The memory made her shudder. ‘He was trying to tell me something. Wolf. It was the only thing he said to me.’
The American’s eyes narrowed with acute interest. ‘Just wolf?
‘Yes.’
Without relaxing his eyes, he said, ‘Interesting. Very interesting.’
‘Why?’ she asked.
‘They do one helluva good pasta here,’ he said, ignoring her query. ‘If you even half like pasta it’s worth having.’
‘Is it a person, someone you know of?’
‘It’s no big deal,’ he said.
For the first time since she
had met him, Conor Molloy was looking awkward. Wolf very clearly did mean something to him, but whatever it was he evidently wasn’t about to tell her.
43
London. Thursday 17 November, 1994
Conor pulled into the Bendix Building a few minutes before seven. He was an hour earlier than normal this morning, and it was still dark. As he opened his door, he scanned the almost deserted car park that was floodlit as brightly as a tennis court, looking for Charley Rowley’s coupé BMW, and was relieved not to see it.
He hurried in through the lobby, slipped his card into a turnstile, nodding at the guard, the one with the grizzle of grey hair who looked sick, and walked across to the lifts. Moments later he stepped out into the Group Patents and Agreements twentieth-floor reception. A surly security guard with a boxer’s face and a crew cut checked his ID in silence, then Conor slid his smart-card into the door and pushed it open.
He was greeted by a dull whine, and down the far end of the corridor saw a Filipino woman hoovering the green carpet. As policy, the cleaning staff had only a minimal grasp of English, and were illiterate. Cleaners were a common tool of industrial espionage.
He walked past the woman, turning right just past a row of notice boards which, apart from a list of statutory regulations, were virtually bare; most notices were posted by eMail. He walked on a few yards past his own office, stopped outside Charley Rowley’s slightly larger one, and peered in through the window. The room was dark, the desk bare. Rowley was definitely not in yet. Good, he thought. Excellent!
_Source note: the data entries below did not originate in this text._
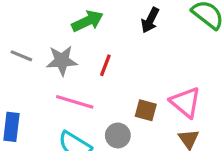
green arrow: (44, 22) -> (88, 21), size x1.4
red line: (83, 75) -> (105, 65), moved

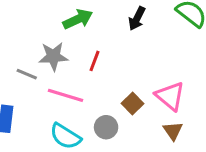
gray line: (21, 56) -> (27, 74), moved
brown square: (146, 110) -> (132, 104), turned 30

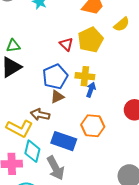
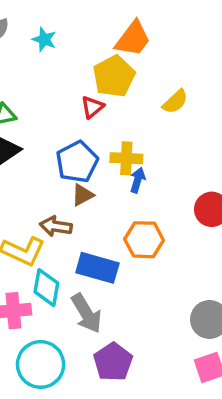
yellow semicircle: (122, 24) -> (175, 102), moved
yellow pentagon: (91, 40) -> (114, 76), moved
red triangle: (66, 44) -> (92, 107), turned 40

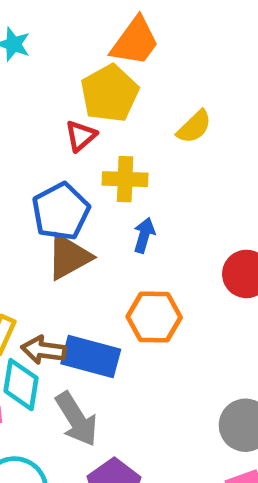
yellow cross: (126, 158) -> (125, 179), moved
brown triangle: (82, 195) -> (69, 257), size x1.5
brown arrow: (56, 226) -> (44, 350), moved

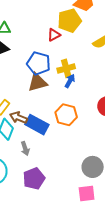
yellow cross: (125, 179) -> (66, 68), moved, turned -30
blue pentagon: (61, 211) -> (39, 63), turned 30
gray arrow: (76, 419) -> (25, 148), size x0.6

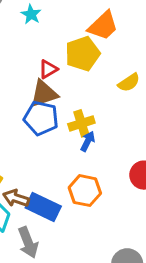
red triangle: (54, 35) -> (48, 69), moved
brown triangle: (37, 82) -> (44, 94), moved
gray arrow: (25, 148) -> (28, 243), size x1.5

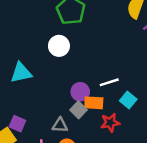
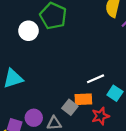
white circle: (59, 46) -> (28, 31), moved
purple circle: (80, 92) -> (34, 118), moved

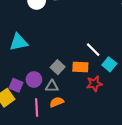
white line: (96, 79) -> (93, 50), turned 63
gray square: (70, 107) -> (58, 67), moved

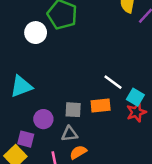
gray square: (58, 67) -> (73, 110), turned -32
purple circle: (34, 80) -> (43, 119), moved
red star: (94, 84) -> (136, 112), moved

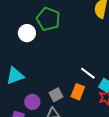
orange rectangle: (101, 106) -> (78, 92), turned -63
gray square: (73, 110) -> (56, 95), turned -32

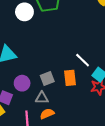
orange rectangle: (78, 92) -> (70, 78), turned -35

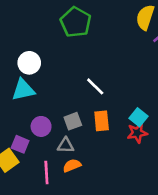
white circle: (24, 12) -> (29, 63), moved
white line: (83, 60) -> (95, 86), moved

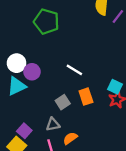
purple circle: (41, 126) -> (32, 72), moved
purple square: (20, 144) -> (24, 131), turned 32
gray triangle: (66, 145) -> (53, 124), moved

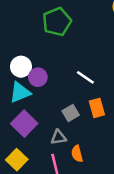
green pentagon: (46, 22) -> (57, 22), turned 30
purple square: (24, 131) -> (24, 124), moved, size x1.5
orange semicircle: (70, 138) -> (77, 154), turned -72

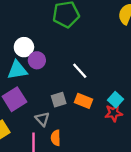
orange rectangle: (97, 108) -> (84, 101), turned -66
gray triangle: (58, 137) -> (42, 119), turned 42

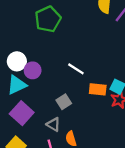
orange rectangle: (84, 101) -> (98, 89), moved

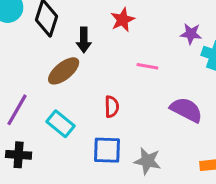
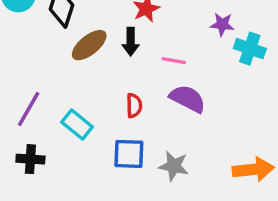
black arrow: (84, 40) -> (131, 42), moved
brown ellipse: (64, 71) -> (89, 45), moved
purple semicircle: (186, 110) -> (188, 99), moved

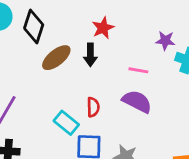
pink line: (174, 61) -> (138, 70), moved
cyan rectangle: (77, 125) -> (66, 123), moved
He slipped his smart-card into his own office door and the light automatically came on as he went in. The room smelled of polish and looked freshly cleaned. One single night away from the office always seemed much longer, somehow. He hung his Crombie and jacket up, unlocked the metal cupboards and began the first chore of each day, which was to remove the bundles of documents he had put away the previous night, and lay them out, some on the floor and some on his desk. Normally, the next thing would be to switch on his computer terminal and log in, then read his eMail, but today he deliberately left the machine off. Instead, he opened a folder marked ‘Acute Pustular Psoriasis Application’ and began to read through one of the seven papers Dr Bannerman had published on identifying the genes for this disease.